With a smallish number of entries, SCANDI FILM FEST is everyone a winner so far.
Klaus Härö's The Fencer launches into an unfamiliar subject. The formula elements of it are predictable but it manages to handle them impressively.
Getting off the train in the small Estonian town in the fifties, we see new school teacher Märt Avandi from the back, as will repeat through out the film. He proves to be a fugitive from Stalinist oppression.
The bag he carries has his gear as a competition fencer and, when the head master tells him he’s supposed to run an out of class sports program and the local Military Air Base makes off with the skis he’s been repairing, he starts training the kids in fencing - against all odds of course.
Starting with Lisa Koppel, the little girl who had wanted to do ballet, most turn up because there is nothing else to do in the no facilities Soviet bloc town. They are working with twigs with corked tips and cardboard guards but young Jonas Koff’s grand father turns out to be a former fencer who still has his foil and mask and an appeal to a Leningrad colleague produces two menacing types demanding our hero. They however prove to be truckers bringing crates. Nice scene of the delighted kids discovering the fencing materials in them as they shower one another with wood wool.

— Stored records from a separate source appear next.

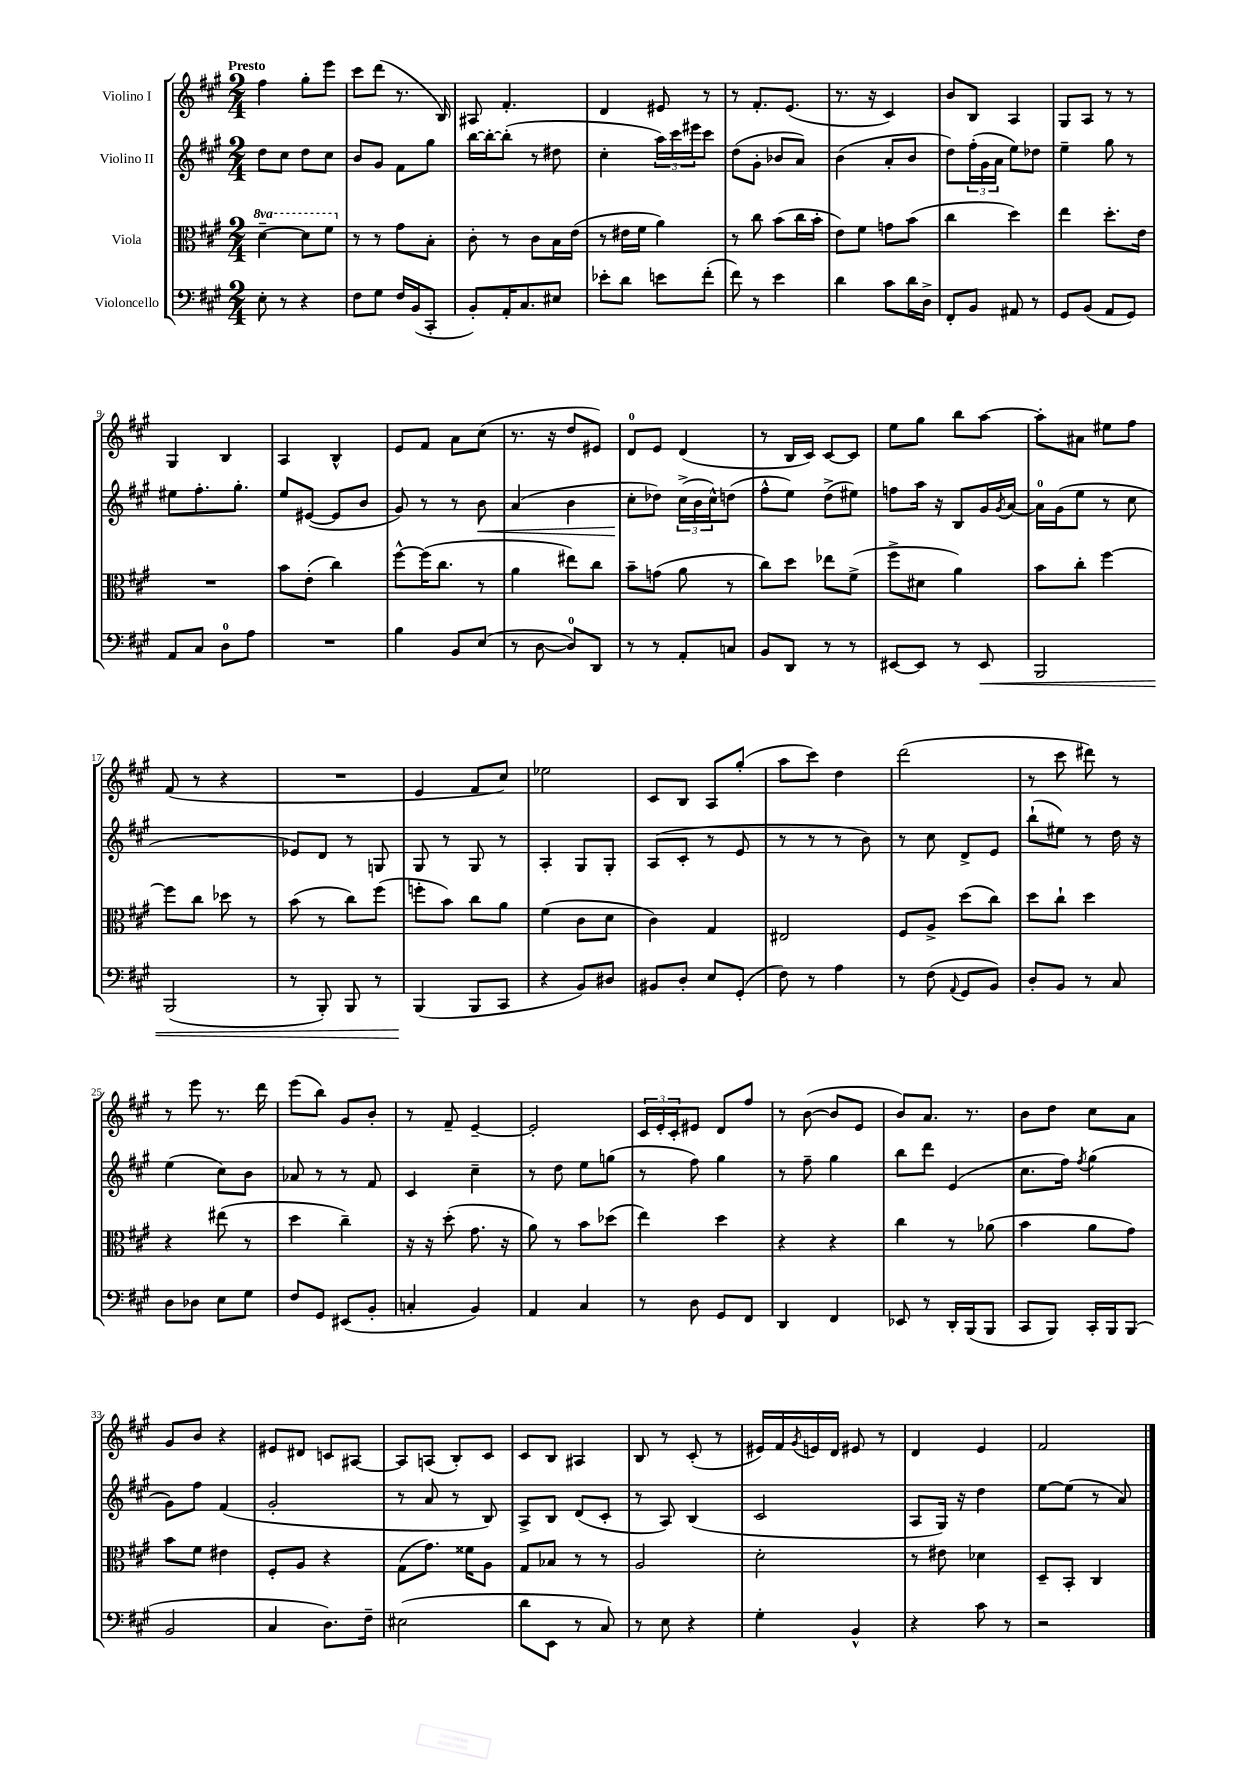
<<
\new StaffGroup <<
\new Staff = "s0" \with { instrumentName = "Violino I" } {
    \clef treble \key a \major \numericTimeSignature \time 2/4 \tempo "Presto"
    fis''4 gis''8-. e'''8 |
    cis'''8 d'''8( r8. b16) |
    ais8 fis'4.-. |
    d'4 eis'8 r8 |
    r8 fis'8.-. e'8.( |
    r8. r16 cis'4) |
    b'8 b8 a4 |
    gis8 a8 r8 r8 |
    gis4 b4 |
    a4 b4-^ |
    e'8 fis'8 a'8 cis''8( |
    r8. r16 d''8 eis'8) |
    d'8-0 e'8 d'4( |
    r8 b16 cis'16) cis'8~ cis'8 |
    e''8 gis''8 b''8 a''8~ |
    a''8-. ais'8 eis''8 fis''8 |
    fis'8( r8 r4 |
    R2 |
    e'4 fis'8 cis''8) |
    ees''2 |
    cis'8 b8 a8 gis''8-.( |
    a''8 cis'''8) d''4 |
    d'''2( |
    r8 cis'''8 dis'''8) r8 |
    r8 e'''8 r8. d'''16 |
    e'''8( b''8) gis'8 b'8-. |
    r8 fis'8-- e'4~-- |
    e'2-. |
    \tuplet 3/2 { cis'16 e'16-. cis'16-. } eis'8 d'8 fis''8 |
    r8 b'8~( b'8 e'8 |
    b'8) a'8. r8. |
    b'8 d''8 cis''8 a'8 |
    gis'8 b'8 r4 |
    eis'8 dis'8 c'8 ais8~ |
    ais8 a8( b8-.) cis'8 |
    cis'8 b8 ais4 |
    b8 r8 cis'8-.( r8 |
    eis'16) fis'16 \acciaccatura { gis'8 } e'16 d'16 eis'8 r8 |
    d'4 e'4 |
    fis'2 \bar "|." |
}
\new Staff = "s1" \with { instrumentName = "Violino II" } {
    \clef treble \key a \major \numericTimeSignature \time 2/4
    d''8 cis''8 d''8 cis''8 |
    b'8 gis'8 fis'8 gis''8 |
    b''16~ b''16~-. b''8-.( r8 dis''8 |
    cis''4-. \tuplet 3/2 { a''16) cis'''16 eis'''16 } cis'''8 |
    d''8( gis'8-. bes'8 a'8) |
    b'4( a'8-. b'8 |
    d''8) \tuplet 3/2 { fis''16-.( gis'16 a'16 } e''8) des''8 |
    e''4-- gis''8 r8 |
    eis''8 fis''8.-. gis''8.-. |
    e''8 eis'8~( eis'8 b'8 |
    gis'8) r8 r8 b'8\< |
    a'4( b'4 |
    cis''8-.\! des''8) \tuplet 3/2 { cis''16->( b'16 cis''16-^) } d''8( |
    fis''8-^ e''8) d''8->( eis''8) |
    f''8 a''16 r16 b8 gis'16 \acciaccatura { gis'8 } a'16~ |
    a'16-0 gis'16( e''8 r8 cis''8 |
    R2 |
    ees'8) d'8 r8 g8 |
    gis8 r8 gis8 r8 |
    a4-. gis8 gis8-. |
    a8( cis'8-. r8 e'8 |
    r8 r8 r8 b'8) |
    r8 cis''8 d'8-> e'8 |
    b''8-!( eis''8) r8 d''16 r16 |
    e''4( cis''8) b'8 |
    aes'8 r8 r8 fis'8 |
    cis'4 cis''4-- |
    r8 d''8 e''8 g''8( |
    r8 fis''8) gis''4 |
    r8 fis''8-- gis''4 |
    b''8 d'''8 e'4( |
    cis''8. fis''16) \acciaccatura { fis''8 } gis''4( |
    gis'8) fis''8 fis'4( |
    gis'2-. |
    r8 a'8 r8 b8) |
    a8-> b8 d'8( cis'8-. |
    r8 a8) b4( |
    cis'2 |
    a8 gis16) r16 d''4 |
    e''8~ e''8( r8 a'8) \bar "|." |
}
\new Staff = "s2" \with { instrumentName = "Viola" } {
    \clef alto \key a \major \numericTimeSignature \time 2/4 \set Staff.ottavationMarkups = #ottavation-simple-ordinals
    \ottava #1 d''4~-- d''8 fis''8 \ottava #0 |
    r8 r8 gis'8 b8-. |
    cis'8-. r8 cis'8 b16 e'16( |
    r8 eis'16 fis'16 a'4) |
    r8 cis''8 b'8( cis''16 b'16-. |
    e'8) fis'8 g'8 b'8( |
    cis''4 d''4) |
    e''4 d''8.-. e'16 |
    R2 |
    b'8 e'8-.( cis''4) |
    fis''8~-^ fis''16( cis''8. r8 |
    a'4 eis''8) cis''8 |
    b'8-- g'8( a'8 r8 |
    cis''8) d''8 ees''8 fis'8->( |
    fis''8-> dis'8 a'4) |
    b'8 cis''8-. fis''4~ |
    fis''8 cis''8 des''8 r8 |
    b'8( r8 cis''8) fis''8( |
    f''8-. b'8) cis''8 a'8 |
    fis'4( cis'8 d'8 |
    cis'4) gis4 |
    eis2 |
    fis8 a8-> d''8( cis''8) |
    d''8 cis''8-! d''4 |
    r4 eis''8( r8 |
    d''4 cis''4--) |
    r16 r16 d''8-.( gis'8. r16 |
    a'8) r8 b'8 des''8( |
    e''4) d''4 |
    r4 r4 |
    cis''4 r8 aes'8( |
    b'4 a'8 gis'8) |
    b'8 fis'8 eis'4 |
    fis8-. a8 r4 |
    gis8( gis'8.) fisis'16 a8 |
    gis8 bes8 r8 r8 |
    a2 |
    d'2-. |
    r8 eis'8 des'4 |
    d8-- b,8-. cis4 \bar "|." |
}
\new Staff = "s3" \with { instrumentName = "Violoncello" } {
    \clef bass \key a \major \numericTimeSignature \time 2/4
    e8-. r8 r4 |
    fis8 gis8 fis16 b,16( cis,8-. |
    b,8-.) a,16-. cis8. eis8 |
    ees'8-. d'8 e'8 fis'8-.( |
    fis'8) r8 e'4 |
    d'4 cis'8 d'16 d16-> |
    fis,8-. b,8 ais,8 r8 |
    gis,8 b,8( a,8 gis,8) |
    a,8 cis8 d8-0 a8 |
    R2 |
    b4 b,8 e8( |
    r8 d8~ d8-0) d,8 |
    r8 r8 a,8-. c8 |
    b,8 d,8 r8 r8 |
    eis,8~ eis,8 r8 eis,8\< |
    b,,2 |
    b,,2( |
    r8 b,,8-.) b,,8 r8 |
    b,,4\!( b,,8 cis,8 |
    r4 b,8) dis8 |
    bis,8 d8-. e8 gis,8-.( |
    fis8) r8 a4 |
    r8 fis8( \appoggiatura { a,8 } gis,8 b,8) |
    d8-. b,8 r8 cis8 |
    d8 des8 e8 gis8 |
    fis8 gis,8 eis,8( b,8-. |
    c4-. b,4) |
    a,4 cis4 |
    r8 d8 gis,8 fis,8 |
    d,4 fis,4 |
    ees,8 r8 d,16-. b,,16( b,,8 |
    cis,8 b,,8) cis,16-. b,,16 b,,8( |
    b,2 |
    cis4 d8.) fis16-- |
    eis2( |
    d'8 e,8 r8 cis8) |
    r8 e8 r4 |
    gis4-. b,4-^ |
    r4 cis'8 r8 |
    r2 \bar "|." |
}
>>
>>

Dealing with the winning young woman who Avandi has to buy tea, because no one stocks hot chocolate, also helps his ability to relate to the kids. She asks “Do you know how many of the children have no fathers?” and the question becomes an incentive to both abandon and the persist with the program.

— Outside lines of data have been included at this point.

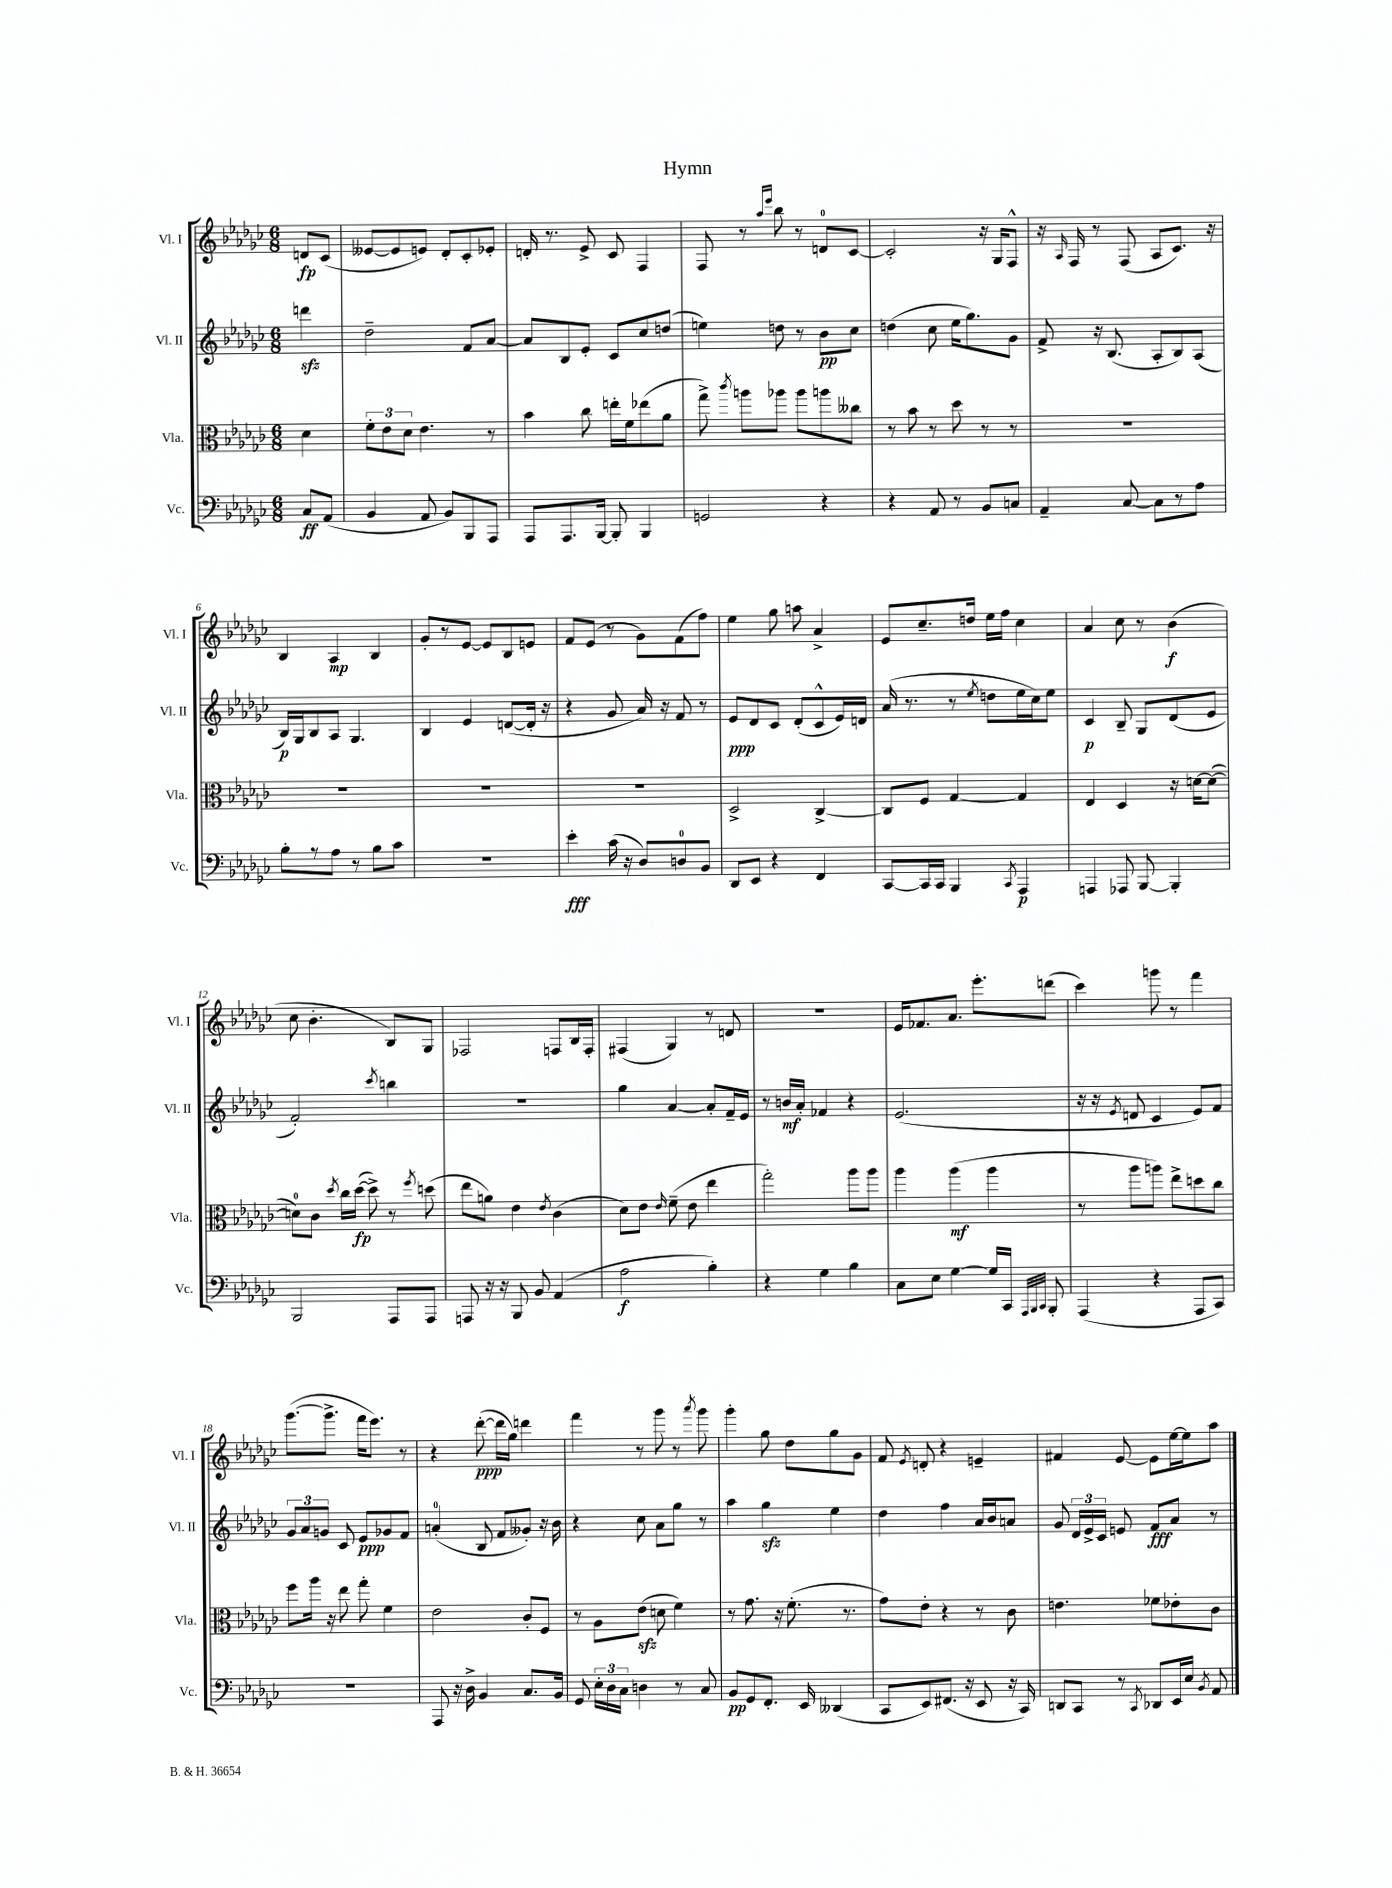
\header { title = "Hymn" }
<<
\new StaffGroup <<
\new Staff = "s0" \with { instrumentName = "Vl. I" shortInstrumentName = "Vl. I" } {
    \clef treble \key ges \major \numericTimeSignature \time 6/8 \partial 4
    \autoBeamOff d'8[\fp ces'8]( |
    eeses'8[~ eeses'8 e'8]) des'8[-. ces'8-. ees'8]-. |
    d'16-. r8. ees'8-> ces'8 f4 |
    f8 r8 \grace { aes''16[ ees'''16] } bes''8 r8 d'8[-0 ces'8]~ |
    ces'2-. r16 ges16[ f8]-^ |
    r16 \grace { aes16 } f16 r8 f8( aes8[ ces'8.]) r16 |
    bes4 aes4\mp bes4 |
    ges'8[-. r8 ees'8]~ ees'8[ bes8 e'8] |
    f'8[ ees'8]( r8 ges'8[) f'8( f''8]) |
    ees''4 ges''8 a''8 aes'4-> |
    ees'8[ ces''8.-- d''16] ees''16[ f''16] ces''4 |
    aes'4 ces''8 r8 bes'4\f( |
    ces''8 bes'4.-. bes8[) ges8] |
    fes2 f8[ bes16 f16]-. |
    fis4( ges4) r8 d'8 |
    R2. |
    ees'16[ fes'8. aes'8.] ees'''8.[-. d'''8]( |
    ces'''4) g'''8 r8 f'''4 |
    ges'''8.[~( ges'''8.]-> f'''16[ ees'''8.]) r8 |
    r4 des'''8~-.\ppp( des'''16[ ges''16]) d'''4 |
    f'''4 r8 ges'''8 r8 \acciaccatura { aes'''8 } ges'''8 |
    ges'''4-. ges''8 des''8[ ges''8 ges'8] |
    f'8 \acciaccatura { ees'8 } d'8-. r4 e'4-- |
    fis'4 ees'8~ ees'8[ ees''16~ ees''16 aes''8] \bar "|." |
}
\new Staff = "s1" \with { instrumentName = "Vl. II" shortInstrumentName = "Vl. II" } {
    \clef treble \key ges \major \numericTimeSignature \time 6/8 \partial 4
    \autoBeamOff d'''4\sfz |
    des''2-- f'8[ aes'8]~ |
    aes'8[ bes8 ees'8]-. ces'8[ ces''8 d''8]( |
    e''4) d''8 r8 bes'8[\pp ces''8] |
    d''4( ces''8 ees''16[ ges''8.) ges'8] |
    f'8-> r16 bes8.( aes8[-. bes8) aes8]( |
    bes16[\p) ges16 bes8 aes8] ges4. |
    bes4 ees'4 d'8[~( d'16]-. r16 |
    r4 ges'8 aes'16) r16 f'8 r8 |
    ees'8[\ppp des'8 ces'8] des'8[-.( ces'8-^ ees'16) d'16] |
    aes'16( r8. r8 \acciaccatura { ees''8 } d''8[ ees''16 ces''16) ees''8] |
    ces'4\p bes8-- ges8[ des'8( ees'8] |
    f'2-.) \acciaccatura { ces'''8 } b''4 |
    R2. |
    ges''4 aes'4~ aes'8[-. f'16-- ees'16] |
    r8 b'16[\mf aes'16]-. fes'4 r4 |
    ees'2.( |
    r16 r16 \acciaccatura { ees'8 } d'8 ces'4 ees'8[) f'8] |
    \tuplet 3/2 { ges'8[ aes'8 g'8] } ces'8 ees'8[\ppp ges'8 f'8] |
    a'4-0-.( bes8 f'8[ geses'8]-.) r16 bes'16 |
    r4 ces''8 aes'8[ ges''8] r8 |
    aes''4 ges''4\sfz ees''4 |
    des''4 f''4 aes'16[ bes'16 a'8] |
    ges'8 \tuplet 3/2 { des'16[ ees'16-> ces'16] } e'8 f'8[\fff aes'8] r8 \bar "|." |
}
\new Staff = "s2" \with { instrumentName = "Vla." shortInstrumentName = "Vla." } {
    \clef alto \key ges \major \numericTimeSignature \time 6/8 \partial 4
    \autoBeamOff des'4 |
    \tuplet 3/2 { f'8[-. ees'8 des'8] } ees'4. r8 |
    bes'4 ces''8 e''16[-. f'16 ees''8( aes'8] |
    ges''8->) \acciaccatura { ces'''8 } a''8[ aes''8] aes''8[ a''8 ceses''8] |
    r8 bes'8 r8 des''8 r8 r8 |
    R2. |
    R2. |
    R2. |
    R2. |
    des2-> ces4~-> |
    ces8[ f8] ges4~ ges4 |
    ees4 des4 r16 d'16[~ d'8]~( |
    d'8[-0) ces'8] \acciaccatura { des''8 } ces''16[ des''16]~\fp( des''8->) r8 \acciaccatura { f''8 } d''8( |
    ees''8[ a'8]) ees'4 \acciaccatura { ees'8 } ces'4( |
    des'8[) ees'8] \grace { ees'16 } f'8--( ees'8 ees''4 |
    ges''2-.) aes''8[ aes''8] |
    aes''4 aes''4\mf( aes''4 |
    r8 aes''8[ a''8]) ees''8[-> d''8 ces''8] |
    f''8[ aes''16] r16 ees''8 ges''8-. f'4 |
    ees'2 ces'8[-. f8] |
    r8 aes8[ ees'8]\sfz( d'8 f'4) |
    r8 ges'8. r16 f'8.-.( r8. |
    ges'8[) ees'8]-. r4 r8 ces'8 |
    e'4. fes'8[ ees'8-. ces'8] \bar "|." |
}
\new Staff = "s3" \with { instrumentName = "Vc." shortInstrumentName = "Vc." } {
    \clef bass \key ges \major \numericTimeSignature \time 6/8 \partial 4
    \autoBeamOff ces8[\ff aes,8]( |
    bes,4 aes,8 bes,8[) bes,,8 aes,,8] |
    aes,,8[ aes,,8. bes,,16]~ bes,,8-. bes,,4 |
    g,2 r4 |
    r4 aes,8 r8 bes,8[ c8] |
    aes,4-- ces8~ ces8[ r8 aes8] |
    bes8[-. r8 aes8] r8 bes8[ ces'8] |
    R2. |
    ees'4-.\fff ces'16( r16 des8[) d8-0 bes,8] |
    des,8[ ees,8] r4 f,4 |
    ces,8[~ ces,16 ces,16] bes,,4 \acciaccatura { ces,8 } aes,,4\p |
    a,,4 aes,,8 bes,,8~ bes,,4-. |
    bes,,2 aes,,8[ aes,,8] |
    a,,8 r16 r16 bes,,8 bes,8 aes,4( |
    aes2\f bes4-.) |
    r4 ges4 bes4 |
    ces8[ ees8] ges4~ ges16[ ces,16] \grace { aes,,32[ bes,,32 ces,32] } bes,,8-. |
    aes,,4( r4 aes,,8[ ces,8]) |
    R2. |
    aes,,8 r16 des16-> bes,4 ces8.[ bes,16] |
    ges,8 \tuplet 3/2 { ees16[-. des16 ces16] } d4 r8 ces8 |
    bes,8[\pp ges,8 f,8.]-. ees,16 deses,4( |
    ces,8[ ees,8) fis,8.]( r16 ees,8 r16 ces,16) |
    d,8[ ces,8] r8 \acciaccatura { ces,8 } des,8[ ees,16 ees16] \acciaccatura { bes,8 } aes,8 \bar "|." |
}
>>
>>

The mean headmaster opposes the elitist sport but gramps speaks out for it at the parents’ meeting and the peasant types unexpectedly provide an endorsement show of hands. The head has his Stalin mustached offsider root about in the Records Office till he finds our hero’s military history card. The headmaster’s speech, about his methods having got him to the authority he now has, manages to give the piece added resonance.
Avandi picks his team, Koffel and Koff prominent, to the fencing competition, though he’s been warned to stay away from Leningrad, where the military types are waiting for him in the company of the head, under the centre's Stalin mural.
Tracking camera and music turn the competition bouts into something stirring. Little Koppel saluting the mean opponent twice her size is irresistible.
Stalin dies and we get successive up beat endings.
The unfamiliar unit manage a strong cast along with an interesting simulation of the look of fifties Soviet movies, with their restricted colour palette and institutional decors, here shown as tatty.